How to interpret the curve in very simple terms.
First things first. Rshares are easy. Posts collect rshares. What you assign to posts is proportional to your SP (for simplicity, assume full voting mana).
Now let’s put the curve on top.
The reward curve assigns a score to each post, based on where they lie on the curve.
The payout distributed proportionally based on the score.
It's as simple as that.
What plotting the derivative of the reward curve gives (as done in the deep dive ) is that it tells you how much additional score you get per rshare if an additional person votes.
Linear is simple, the derivative is flat. No matter where you are in terms of your post score, your score adjusts by the same amount per rshare.
In every other case, you see that the better your post does, the more impact additional rshares have on your score. This is an interesting property that has the following effect for maximizers:
Splitting stake into multiple posts (post farms) is less efficient than consolidating stake into voting a single post, so the preference will be to pile votes into a single post.
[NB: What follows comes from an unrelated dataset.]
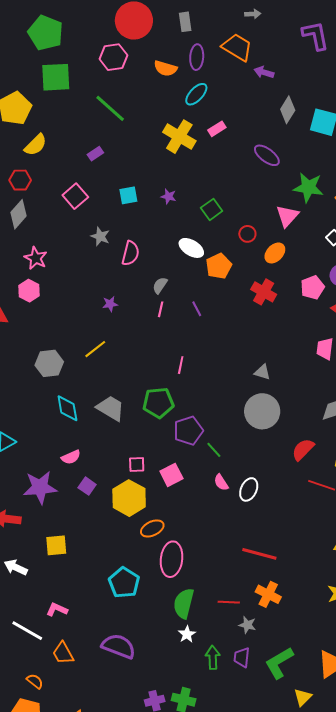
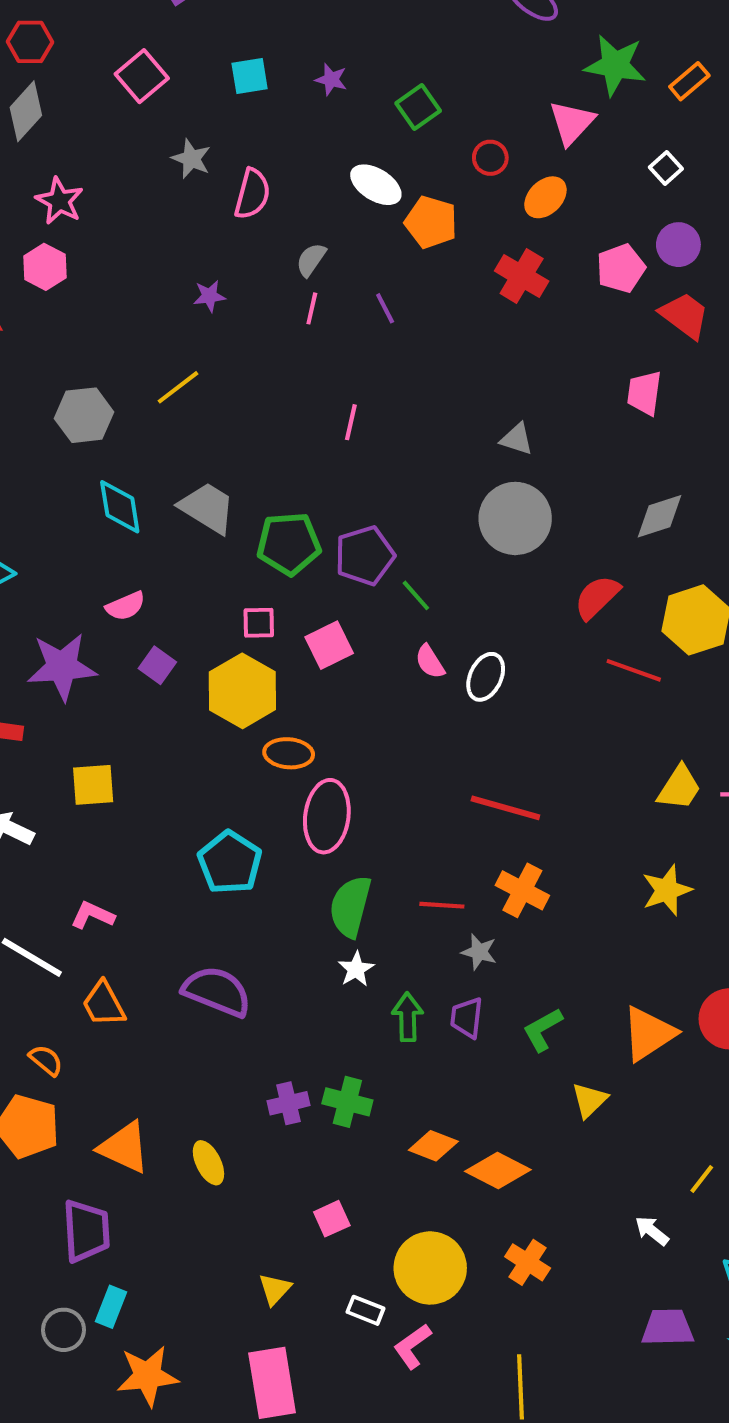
orange pentagon: (219, 266) -> (431, 222), turned -30
green pentagon: (158, 403) -> (289, 544), moved
orange ellipse: (152, 528) -> (289, 753), turned 30
green L-shape: (279, 663) -> (543, 1030), size x0.7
Why? It’s very obvious in n^2, but holds true for any reward curve whose derivative is increasing. But as an illustration:
Scenario 1: 10 posts with 10 rshares each : score of 10 * 10^2 = 1000
Scenario 2: 1 post with 100 rshares : score of 100^2 = 10000
And note, your payout is proportional to the score, so scenario 2 is better by a factor of 10!
With n^2/(n+1):
Scenario 1: 10 posts with 10 rshares each: score of 10 * 10^2/(10+1) = 90.9
Scenario 2: 1 post with 100 rshares: score of 100^2 / (100+1) = 99
Here the gap is much less pronounced, in relative terms. Though one thing to note here is that it’s sensitive to the scale. If n here was replaced by n/1000 for example, then we are doing this exercise closer to the ‘quadratic/n^2’ portion of the curve:
Scenario 1: 10 posts with 10 rshares each: score of 10 * (10/1000)^2/(10/1000+1) = 0.00099
Scenario 2: 1 post with 100 rshares: score of (100/1000)^2 / (100/1000+1) = 0.00909
( a factor of 10 again, what do you know )
What this means is, scale is important and can change the system dramatically based on the rshares distribution. If the scale is chosen so that all stakeholders are influencing the earlier, ‘quadratic/n^2’ portions of the curve, then this is really no different than n^2. If the scale is chosen so that all stakeholders can influence on the latter portions of the curve, then this is no different than linear. You can imagine that the scale will be chosen so that we have a gradual transition.
Of course, given the distribution, we know that a handful will be able to push posts rshares to the far right of the curve. (But compare this to the old n^2 system, and just imagine just how much power they had before!)
Anyway, the point is, piling all of one's rshares into few posts is better than massive post farming now. Every post farmer will now need significant stake to escape the quadratic early portion of the curve. Suffice it to say: post farming is now only an option for large stakeholders.
But that's kind of the point of the proposal: as @kevinwong / @trafalgar say (I forgot who said it): bring the rewarded posts out into the light.
And with convergent linear, I'm perfectly happy with it because it doesn't bring them too far out that it's basically at the sun.
There's a downside to this though: it's harder to make money at all at the low end of rshares. Comments may as well not give money at all (except of course if they are exceptional). But I think that's in alignment with how value should be distributed. After these changes it becomes much more important to build your network (which arguably you should be doing now anyway).
So what is the takeaway here? The convergent nonlinear curve looks pretty much like linear except at the low end. The scale needs to be chosen carefully so that it doesn't "curse" too many posts to the quadratic end of the curve. So one need not worry too much about this proposal as long as it is done carefully.
The other good thing about this is that I think the post reward dust threshold (at 2 cents) could even be removed after this curve change and is a less drastic cutoff.
Now… this alone doesn't really do much to address the perceived problems. As mentioned before, self voting without any other change will be for the large stakeholders. Bid bot dynamics is also interesting. Those that use it for promotion will pretty much be operating under the more linear part of the curve. But it will shut out those that are only bidding low total amounts. This again brings "valued posts into the light".
If you continue that quote by the way, I believe it was something like "bring valued posts into the light… …so they can be evaluated further". Meaning, the rest of us can downvote those that are clearly overvalued. Several posts have been made to this effect so I need not explain it further. But requiring varying degrees of free downvotes or increased curation percentage to address various issues.
(Summary: increased curation means increased sniping, which would signal that perhaps the post farmer might opt for doing something else. And more prevalent downvotes will also discourage it further. The same actually applies to bid bots as well, in an indirect manner. )
I hope this can help illuminate a few things regarding this so-called rewards curve.
- PS: downvotes. Downvotes would also be more powerful when the posts are at the higher end of the curve.